§ **Extrait présenté**:
Deux constats se dégagent au sujet de Daddy’s Home. D’abord, il s’agit de l’album le plus chaleureux de St. Vincent, celui sur lequel la technique et la quête de sonorités éclectiques prennent un pas de recul. Ça ne signifie pas qu’il n’y a aucune virtuosité, comme en fait foi le solo de guitare épique dans Live in the Dream, mais c’est la première fois que la guitare d’Annie Clark sonne exactement comme une guitare, non comme un engin du futur. En ce sens, la réalisation de Jack Antonoff (Lana Del Rey) est tout à fait en phase avec le propos et vient mettre en valeur les différentes textures de guitares ou de claviers rétro, dont le clavinet et le wurlitzer.

C’est aussi la première fois que St. Vincent laisse tomber les barrières qui entourent en général sa musique et qui la rendent un peu inclassable, comme si elle n’avait pas de précédent. Ici, toutes les références sont assumées, qu’il s’agisse de David Bowie, Stevie Wonder, et même Pink Floyd. Sur l’excellente My Baby Wants a Baby, elle se permet même un emprunt (pour mieux en détourner le sens) à Morning Train (Nine to Five), un tube rétrograde de 1981 dans lequel Sheena Easton se glissait dans la peau d’une femme au foyer attendant que son mari rentre du travail.

Maintenant, est-ce que Daddy’s Home est le chef-d’œuvre de St. Vincent, comme l’a clamé le Daily Mail? La réponse courte est non. Je trouve que sa façon d’emprunter aux styles musicaux du passé est parfois un peu trop littérale, comme si on perdait sa voix d’auteure au passage. Dans un esprit similaire, j’estime que U.S. Girls a signé l’an dernier une œuvre supérieure avec Heavy Light, un autre disque qui empruntait au soul et au funk des années 60 et 70, mais en les réactualisant.

Cela dit, Daddy’s Home demeure un fascinant voyage dans le temps. C’est aussi un disque complexe qui n’a sans doute pas fini de livrer tous ses secrets. Et même si on n’en avait pas besoin, c’est aussi une autre preuve du talent immense d’Annie Clark, mais cette fois en mode moins bouillonnant et plus accessible.

§ **Données de localisation de scènes visuelles**:

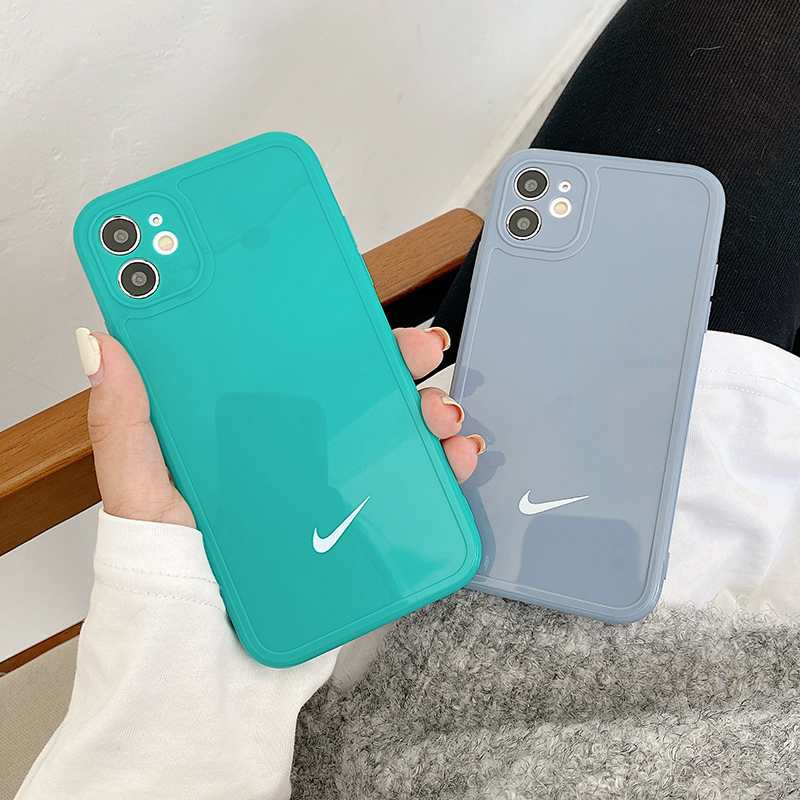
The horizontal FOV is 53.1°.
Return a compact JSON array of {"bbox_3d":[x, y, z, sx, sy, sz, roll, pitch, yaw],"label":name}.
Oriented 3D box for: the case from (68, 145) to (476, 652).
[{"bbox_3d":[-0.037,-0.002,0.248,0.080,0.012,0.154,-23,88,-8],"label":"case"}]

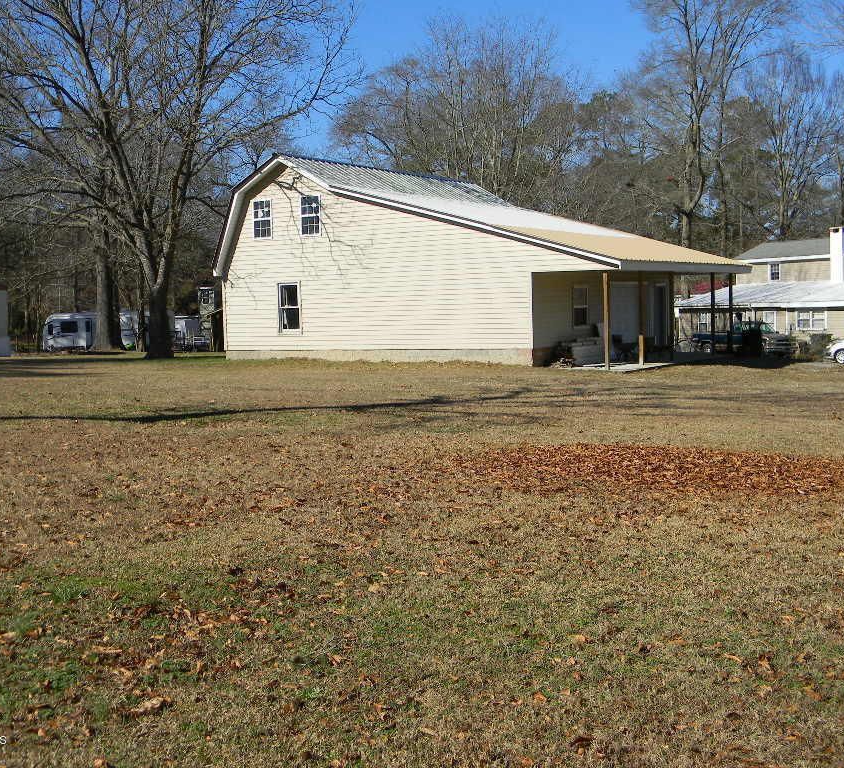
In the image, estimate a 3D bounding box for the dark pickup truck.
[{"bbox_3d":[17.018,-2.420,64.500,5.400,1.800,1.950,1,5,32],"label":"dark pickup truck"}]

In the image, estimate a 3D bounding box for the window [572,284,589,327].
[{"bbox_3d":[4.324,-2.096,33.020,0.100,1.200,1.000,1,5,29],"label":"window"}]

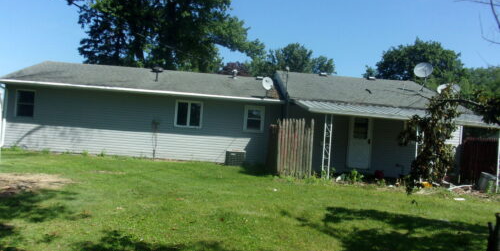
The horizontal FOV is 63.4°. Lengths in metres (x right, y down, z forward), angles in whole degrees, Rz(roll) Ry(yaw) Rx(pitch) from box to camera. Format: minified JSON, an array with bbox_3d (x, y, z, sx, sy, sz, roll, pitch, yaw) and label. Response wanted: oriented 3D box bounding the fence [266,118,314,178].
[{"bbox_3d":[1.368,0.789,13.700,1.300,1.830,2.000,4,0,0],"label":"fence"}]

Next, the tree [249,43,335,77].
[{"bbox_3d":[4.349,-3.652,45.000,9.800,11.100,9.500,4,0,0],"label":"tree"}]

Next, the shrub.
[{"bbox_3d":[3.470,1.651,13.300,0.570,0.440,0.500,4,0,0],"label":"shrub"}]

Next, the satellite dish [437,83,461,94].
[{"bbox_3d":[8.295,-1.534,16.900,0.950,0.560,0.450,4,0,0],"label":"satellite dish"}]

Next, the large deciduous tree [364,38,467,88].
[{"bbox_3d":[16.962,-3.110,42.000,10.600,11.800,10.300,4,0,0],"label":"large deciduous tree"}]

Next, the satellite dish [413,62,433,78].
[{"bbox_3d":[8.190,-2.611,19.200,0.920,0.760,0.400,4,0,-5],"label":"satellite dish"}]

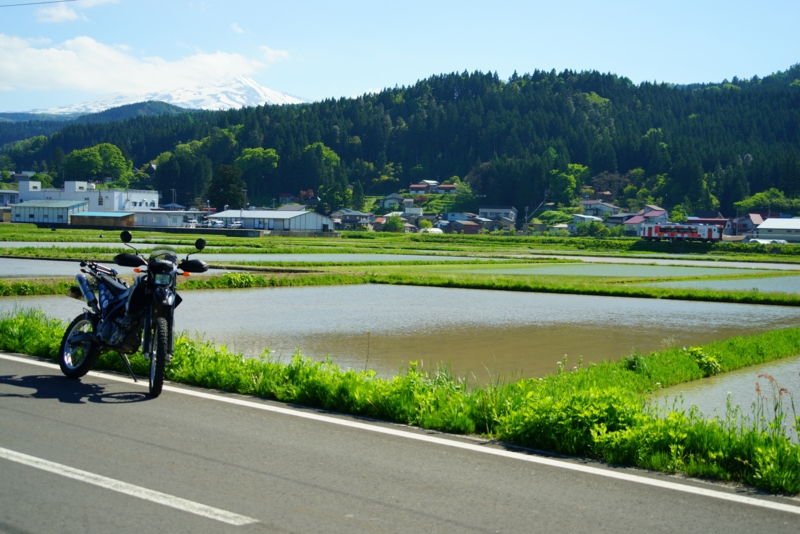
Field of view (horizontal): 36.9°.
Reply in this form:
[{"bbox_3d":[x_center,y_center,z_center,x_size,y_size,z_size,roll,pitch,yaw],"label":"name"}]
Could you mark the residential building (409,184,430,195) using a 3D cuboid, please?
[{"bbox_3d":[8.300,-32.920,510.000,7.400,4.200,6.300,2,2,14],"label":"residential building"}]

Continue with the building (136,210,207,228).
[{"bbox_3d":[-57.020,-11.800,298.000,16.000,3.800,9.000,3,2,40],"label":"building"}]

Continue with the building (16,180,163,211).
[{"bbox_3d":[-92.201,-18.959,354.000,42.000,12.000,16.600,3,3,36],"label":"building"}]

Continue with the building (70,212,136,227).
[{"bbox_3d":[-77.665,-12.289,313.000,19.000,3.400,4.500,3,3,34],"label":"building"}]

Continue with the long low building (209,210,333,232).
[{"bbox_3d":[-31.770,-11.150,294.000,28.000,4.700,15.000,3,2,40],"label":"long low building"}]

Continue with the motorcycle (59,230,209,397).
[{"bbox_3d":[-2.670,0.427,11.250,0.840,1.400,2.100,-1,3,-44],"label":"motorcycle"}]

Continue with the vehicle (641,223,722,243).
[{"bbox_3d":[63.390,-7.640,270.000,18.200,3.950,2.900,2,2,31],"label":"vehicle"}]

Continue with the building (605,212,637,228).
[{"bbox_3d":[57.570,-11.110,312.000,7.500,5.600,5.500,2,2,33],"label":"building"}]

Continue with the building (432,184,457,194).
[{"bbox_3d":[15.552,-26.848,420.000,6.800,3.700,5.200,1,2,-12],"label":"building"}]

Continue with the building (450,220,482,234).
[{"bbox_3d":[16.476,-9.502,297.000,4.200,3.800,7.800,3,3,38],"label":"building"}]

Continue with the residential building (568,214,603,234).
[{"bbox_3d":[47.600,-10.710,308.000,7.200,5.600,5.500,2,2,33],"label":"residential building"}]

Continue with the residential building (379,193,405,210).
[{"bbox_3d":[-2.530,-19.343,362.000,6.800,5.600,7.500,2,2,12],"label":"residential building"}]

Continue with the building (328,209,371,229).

§ **Tâche à réaliser**:
Répondez à ces questions sur le texte consacré à Daddy’s Home :
1. Qui a assuré la réalisation de l’album ?
2. À quel tube de 1981 la chanson My Baby Wants a Baby fait-elle un emprunt ?
3. Quel disque de U.S. Girls le texte juge-t-il supérieur ?

§ **Réponse proposée**:
1. Jack Antonoff.
2. Morning Train (Nine to Five).
3. Heavy Light.